# WHAT NEEDS TO BE DONE:
If a line in the entries below contains "pertaining", copy it.

Dataset items
------------------------------------------------------------------------

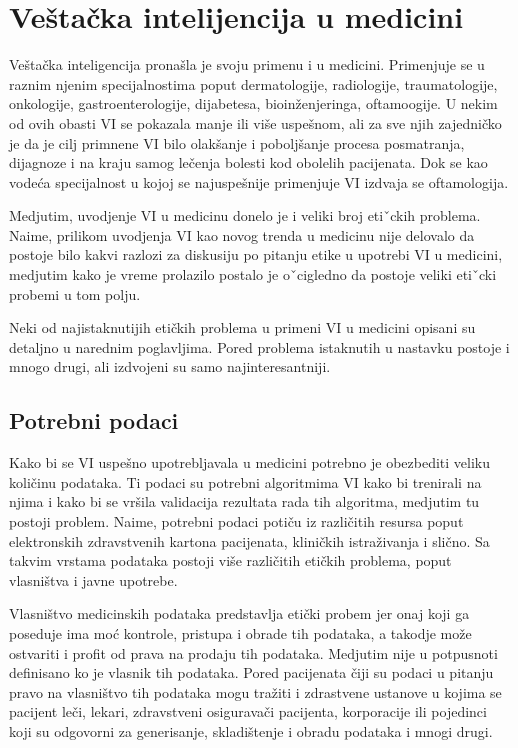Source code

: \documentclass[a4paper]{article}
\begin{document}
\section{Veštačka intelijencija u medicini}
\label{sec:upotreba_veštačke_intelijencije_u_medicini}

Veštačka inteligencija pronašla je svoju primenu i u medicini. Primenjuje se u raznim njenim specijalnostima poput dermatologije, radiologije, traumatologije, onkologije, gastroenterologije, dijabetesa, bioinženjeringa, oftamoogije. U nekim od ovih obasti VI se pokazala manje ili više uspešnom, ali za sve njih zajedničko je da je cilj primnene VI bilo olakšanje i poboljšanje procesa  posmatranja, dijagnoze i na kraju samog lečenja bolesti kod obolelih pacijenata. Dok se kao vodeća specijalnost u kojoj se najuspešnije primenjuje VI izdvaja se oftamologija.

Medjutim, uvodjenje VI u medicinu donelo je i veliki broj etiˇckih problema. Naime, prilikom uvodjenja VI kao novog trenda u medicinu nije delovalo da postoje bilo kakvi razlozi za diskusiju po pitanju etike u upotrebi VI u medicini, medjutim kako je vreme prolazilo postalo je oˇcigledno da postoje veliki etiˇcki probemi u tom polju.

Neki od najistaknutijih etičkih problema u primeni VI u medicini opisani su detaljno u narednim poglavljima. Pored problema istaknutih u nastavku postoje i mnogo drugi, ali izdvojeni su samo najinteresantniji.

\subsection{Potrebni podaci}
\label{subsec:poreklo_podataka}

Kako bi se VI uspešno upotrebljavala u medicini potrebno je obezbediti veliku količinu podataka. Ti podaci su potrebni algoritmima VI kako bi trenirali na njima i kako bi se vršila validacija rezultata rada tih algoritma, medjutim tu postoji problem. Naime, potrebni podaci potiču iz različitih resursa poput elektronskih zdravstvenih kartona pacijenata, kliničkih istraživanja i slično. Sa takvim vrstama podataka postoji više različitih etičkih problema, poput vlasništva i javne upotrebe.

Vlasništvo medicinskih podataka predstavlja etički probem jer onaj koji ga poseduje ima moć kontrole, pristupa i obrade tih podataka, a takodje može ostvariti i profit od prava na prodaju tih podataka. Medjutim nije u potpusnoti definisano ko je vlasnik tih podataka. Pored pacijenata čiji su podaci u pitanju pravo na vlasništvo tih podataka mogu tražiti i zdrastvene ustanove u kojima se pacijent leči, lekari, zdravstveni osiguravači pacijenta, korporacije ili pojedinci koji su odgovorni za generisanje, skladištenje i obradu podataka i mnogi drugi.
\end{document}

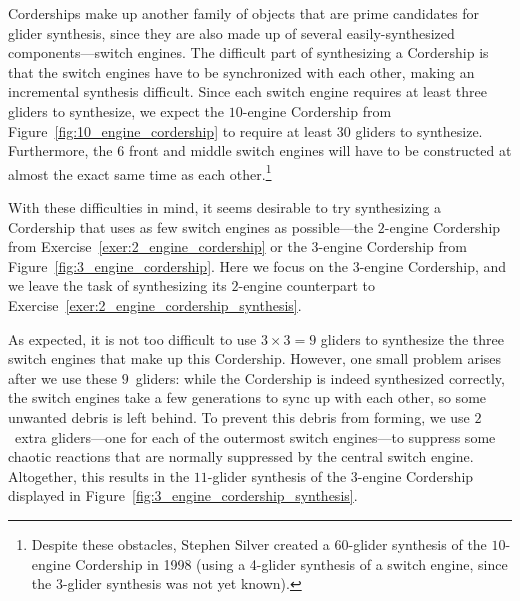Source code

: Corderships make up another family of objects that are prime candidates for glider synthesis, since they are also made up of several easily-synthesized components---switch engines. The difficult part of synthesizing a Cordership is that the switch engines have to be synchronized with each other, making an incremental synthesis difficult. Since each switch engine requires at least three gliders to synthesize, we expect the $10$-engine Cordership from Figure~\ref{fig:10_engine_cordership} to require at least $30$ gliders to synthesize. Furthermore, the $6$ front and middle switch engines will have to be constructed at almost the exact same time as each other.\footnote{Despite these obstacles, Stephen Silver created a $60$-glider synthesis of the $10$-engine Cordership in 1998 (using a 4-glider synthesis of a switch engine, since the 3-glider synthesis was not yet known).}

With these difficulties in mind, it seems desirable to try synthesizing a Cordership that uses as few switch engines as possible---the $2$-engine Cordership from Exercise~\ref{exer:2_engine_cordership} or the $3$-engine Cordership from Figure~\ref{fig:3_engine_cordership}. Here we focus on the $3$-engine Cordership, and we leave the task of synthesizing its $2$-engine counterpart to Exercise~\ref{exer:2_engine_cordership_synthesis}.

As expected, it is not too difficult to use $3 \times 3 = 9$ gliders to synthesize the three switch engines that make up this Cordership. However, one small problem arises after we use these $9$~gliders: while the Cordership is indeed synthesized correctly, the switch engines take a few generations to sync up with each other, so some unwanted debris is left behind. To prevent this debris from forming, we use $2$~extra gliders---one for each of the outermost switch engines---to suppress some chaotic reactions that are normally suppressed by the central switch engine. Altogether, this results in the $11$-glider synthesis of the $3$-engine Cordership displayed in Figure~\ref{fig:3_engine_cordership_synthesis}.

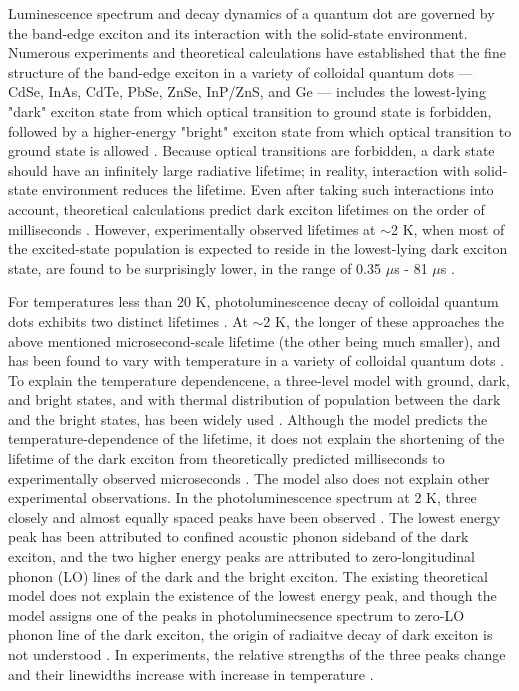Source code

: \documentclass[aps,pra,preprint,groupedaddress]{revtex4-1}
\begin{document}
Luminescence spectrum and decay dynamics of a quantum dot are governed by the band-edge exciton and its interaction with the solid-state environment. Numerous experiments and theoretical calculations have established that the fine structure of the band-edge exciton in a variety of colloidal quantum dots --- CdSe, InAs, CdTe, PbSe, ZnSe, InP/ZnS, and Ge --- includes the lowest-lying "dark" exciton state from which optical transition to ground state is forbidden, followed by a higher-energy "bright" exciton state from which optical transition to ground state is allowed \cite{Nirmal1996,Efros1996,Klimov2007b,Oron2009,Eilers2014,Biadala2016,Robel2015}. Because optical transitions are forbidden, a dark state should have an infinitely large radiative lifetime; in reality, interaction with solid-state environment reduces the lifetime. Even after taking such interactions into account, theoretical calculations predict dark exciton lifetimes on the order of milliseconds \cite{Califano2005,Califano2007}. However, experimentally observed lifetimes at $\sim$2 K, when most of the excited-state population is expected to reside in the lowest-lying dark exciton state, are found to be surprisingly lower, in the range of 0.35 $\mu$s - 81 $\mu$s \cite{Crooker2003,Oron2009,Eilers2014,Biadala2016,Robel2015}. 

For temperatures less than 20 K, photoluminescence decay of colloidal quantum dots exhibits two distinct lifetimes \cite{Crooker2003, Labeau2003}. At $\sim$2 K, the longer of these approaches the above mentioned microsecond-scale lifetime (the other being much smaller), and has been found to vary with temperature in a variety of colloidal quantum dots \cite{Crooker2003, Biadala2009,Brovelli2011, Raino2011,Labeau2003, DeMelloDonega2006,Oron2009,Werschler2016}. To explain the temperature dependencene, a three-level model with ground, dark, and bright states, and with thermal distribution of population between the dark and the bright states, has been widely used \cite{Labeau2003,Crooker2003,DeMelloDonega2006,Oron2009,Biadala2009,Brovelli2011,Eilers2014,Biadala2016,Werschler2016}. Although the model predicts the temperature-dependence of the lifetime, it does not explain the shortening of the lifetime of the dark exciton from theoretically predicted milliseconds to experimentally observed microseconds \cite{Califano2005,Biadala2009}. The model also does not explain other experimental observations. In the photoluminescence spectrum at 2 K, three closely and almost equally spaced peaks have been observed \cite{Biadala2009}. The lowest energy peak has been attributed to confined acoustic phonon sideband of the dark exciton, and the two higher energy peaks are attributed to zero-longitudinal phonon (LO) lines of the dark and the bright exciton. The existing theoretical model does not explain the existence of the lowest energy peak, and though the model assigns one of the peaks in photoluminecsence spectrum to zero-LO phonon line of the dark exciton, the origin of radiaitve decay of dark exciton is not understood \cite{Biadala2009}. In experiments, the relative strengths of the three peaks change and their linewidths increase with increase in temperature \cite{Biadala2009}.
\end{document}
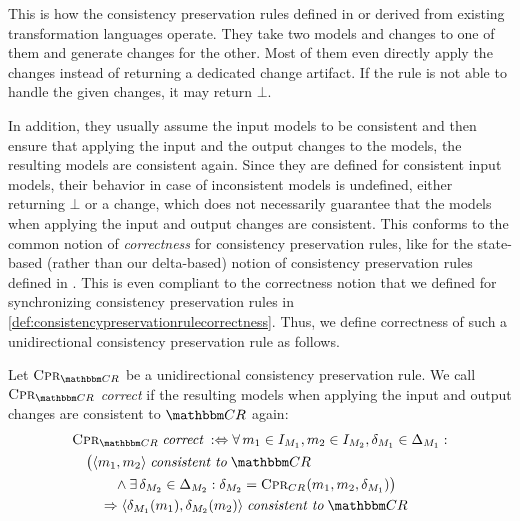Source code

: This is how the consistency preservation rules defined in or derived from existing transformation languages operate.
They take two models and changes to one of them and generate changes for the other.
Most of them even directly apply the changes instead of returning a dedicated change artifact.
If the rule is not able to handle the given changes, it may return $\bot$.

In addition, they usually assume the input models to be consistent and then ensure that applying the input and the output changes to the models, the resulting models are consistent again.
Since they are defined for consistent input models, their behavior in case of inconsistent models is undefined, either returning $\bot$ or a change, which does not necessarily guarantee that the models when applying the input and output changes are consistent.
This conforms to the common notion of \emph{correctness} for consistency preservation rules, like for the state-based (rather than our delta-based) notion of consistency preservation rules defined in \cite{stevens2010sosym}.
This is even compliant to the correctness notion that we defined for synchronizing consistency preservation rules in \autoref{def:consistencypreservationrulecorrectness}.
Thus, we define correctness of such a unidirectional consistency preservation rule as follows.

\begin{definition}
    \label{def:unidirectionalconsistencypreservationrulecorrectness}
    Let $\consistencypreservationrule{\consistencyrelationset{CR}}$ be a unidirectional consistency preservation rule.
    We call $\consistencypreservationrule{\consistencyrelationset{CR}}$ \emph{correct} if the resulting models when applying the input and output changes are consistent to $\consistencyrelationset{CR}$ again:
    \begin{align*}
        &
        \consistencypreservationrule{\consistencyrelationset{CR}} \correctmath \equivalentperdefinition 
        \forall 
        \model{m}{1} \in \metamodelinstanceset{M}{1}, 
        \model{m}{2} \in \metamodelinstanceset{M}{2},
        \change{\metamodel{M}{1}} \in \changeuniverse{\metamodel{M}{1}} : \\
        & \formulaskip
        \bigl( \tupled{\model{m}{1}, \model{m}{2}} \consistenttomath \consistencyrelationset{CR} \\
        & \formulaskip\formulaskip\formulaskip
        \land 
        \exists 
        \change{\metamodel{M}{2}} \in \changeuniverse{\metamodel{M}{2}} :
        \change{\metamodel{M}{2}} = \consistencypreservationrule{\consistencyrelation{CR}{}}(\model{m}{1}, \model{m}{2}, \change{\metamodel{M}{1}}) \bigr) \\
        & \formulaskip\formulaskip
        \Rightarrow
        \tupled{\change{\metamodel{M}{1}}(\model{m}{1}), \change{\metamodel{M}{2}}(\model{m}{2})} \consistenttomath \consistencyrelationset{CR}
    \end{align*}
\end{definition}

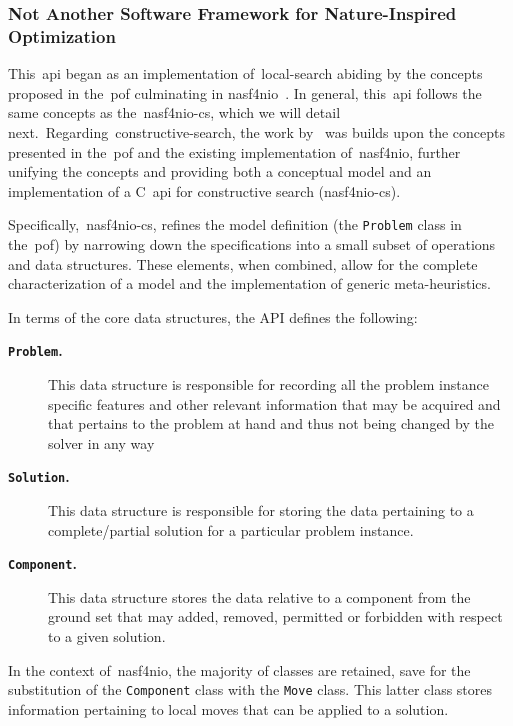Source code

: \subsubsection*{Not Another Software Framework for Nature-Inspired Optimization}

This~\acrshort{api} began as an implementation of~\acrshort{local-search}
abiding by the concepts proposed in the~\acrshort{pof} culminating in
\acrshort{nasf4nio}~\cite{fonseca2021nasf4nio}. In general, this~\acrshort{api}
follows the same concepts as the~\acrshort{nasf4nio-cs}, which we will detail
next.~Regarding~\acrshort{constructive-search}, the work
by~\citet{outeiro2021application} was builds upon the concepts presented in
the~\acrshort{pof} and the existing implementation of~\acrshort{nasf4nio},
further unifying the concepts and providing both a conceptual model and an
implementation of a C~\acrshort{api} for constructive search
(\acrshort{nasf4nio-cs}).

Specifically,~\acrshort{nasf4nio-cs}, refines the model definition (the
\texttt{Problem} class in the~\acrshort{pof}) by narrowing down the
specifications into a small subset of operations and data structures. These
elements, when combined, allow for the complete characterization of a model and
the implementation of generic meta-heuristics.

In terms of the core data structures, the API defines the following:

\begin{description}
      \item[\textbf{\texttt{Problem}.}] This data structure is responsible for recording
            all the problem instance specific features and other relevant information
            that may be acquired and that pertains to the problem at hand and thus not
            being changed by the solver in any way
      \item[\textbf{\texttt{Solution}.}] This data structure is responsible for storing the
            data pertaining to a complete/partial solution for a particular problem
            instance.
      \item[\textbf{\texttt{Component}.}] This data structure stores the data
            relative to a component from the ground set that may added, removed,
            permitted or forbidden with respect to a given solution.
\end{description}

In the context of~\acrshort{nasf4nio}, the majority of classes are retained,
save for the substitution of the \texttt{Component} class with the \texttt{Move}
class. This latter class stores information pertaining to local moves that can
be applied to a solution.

------------------------------------------------------------------------

# TASK RESPONSE:
            data pertaining to a complete/partial solution for a particular problem
class. This latter class stores information pertaining to local moves that can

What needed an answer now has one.